Tuesday
Jun. 10, 2008
First Marriage
I made it cross country
In a little under three days.
The engine blew out
About a hundred miles north
Of San Francisco, where I'd
Hoped to start living again
With a woman I'd abandoned
Only a few months before.
The reasons I'd left her were
Wincingly obvious
Soon as I got back
To her, and it didn't take long
Before I again left her.
In a few weeks I'd meet
The woman who became
My first wife, the one
With whom I spent
Almost the entirety
Of my twenties. It took
About twenty years
Getting over her, after
We divorced at thirty.
Broke then, I took
A bus cross-country
And was back in the East
By Christmas, thinking it
Would take three years maybe
To put this one behind me.
But getting over her
Happened as we were
Both in our third marriages,
Both then with children,
Heading for our fifties.
She came cross-country
To tend to me when I had
Cancer, with a 20% chance
Of recovery. The recovery
From all she had been to me,
Me abiding with her as long
As I did, took place finally
When we, her sitting on my bed
And me lying in it, held hands
And watched ourselves watching
TV, something we'd never quite
Been able to do comfortably
All those years ago. So many
Things turn this way over time,
So much tenderness and memory,
Problems not to be solved
But lived, and I resolved
Right then to start living
Only in this kind of time.
Cancer gave this to me: being
Able to sit, comfortably, to get
Over her finally, and to
Get on with the fight to live while
Staying ready to die daily.
Today is the birthday of the British playwright Terrence Rattigan,(books by this author) born in London, England, in 1911. He wrote more than 40 plays and screenplays, including The Winslow Boy (1948) and The Deep Blue Sea (1955). He said, "A playwright must be his own audience. A novelist may lose his readers for a few pages; a playwright never dares lose his audience for a minute."

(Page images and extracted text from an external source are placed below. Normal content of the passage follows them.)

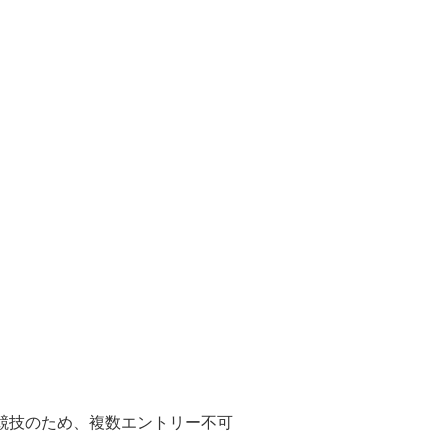
競技のため、複数エントリー不可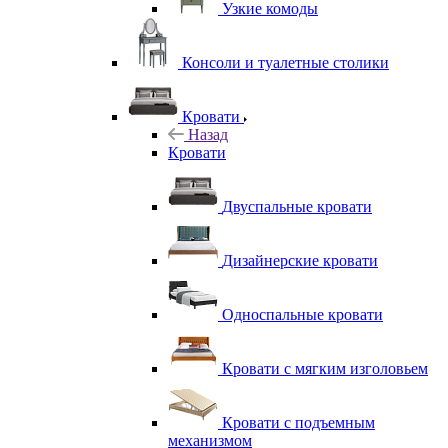
Узкие комоды
Консоли и туалетные столики
Кровати
Назад
Кровати
Двуспальные кровати
Дизайнерские кровати
Односпальные кровати
Кровати с мягким изголовьем
Кровати с подъемным
механизмом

It's the birthday of the novelist and Nobel Prize Laureate Saul Bellow, (books by this author) born in Lachine, Quebec, in 1915. He was born in Canada but raised in Chicago, and he wrote two novels that didn't do very well. But then he won a Guggenheim Fellowship and moved to Paris to write. And while he was there, he realized that he loved Chicago and really didn't like Paris very much. So he started a new novel and set it in Chicago. It was called The Adventures of Augie March (1954), and this novel became his first real success and won the National Book Award for fiction. He continued writing plays, nonfiction, and more novels, including Henderson The Rain King (1959) and Herzog (1964). He served as a war correspondent for Newsday during the 1967 Arab-Israeli conflict, and he taught for many years in the Committee on Social Thought at the University of Chicago.
He said, "A man is only as good as what he loves. "
It's the birthday of the children's author and illustrator Maurice Sendak, (books by this author) born in Brooklyn, New York, in 1928. He started as an illustrator, and he thought that illustrations shouldn't be used as a way to clarify the text, but as a way to add to its mystery, a way to expand a reader's imagination. He uses his books to explore the complicated psychological world of childhood.
In 1963, he decided to illustrate and write a book, and this book was Where the Wild Things Are, the story of a boy named Max who visits strange lands and strange monsters and then comes home to have his supper. He also wrote In the Night Kitchen (1970), about a little boy named Mickey who travels through a surreal world in the night, a world of giant bakery supplies and huge amounts of cake batter, and in this world Mickey does not have any clothes on, and this has made In the Night Kitchen one of the most banned books in the United States.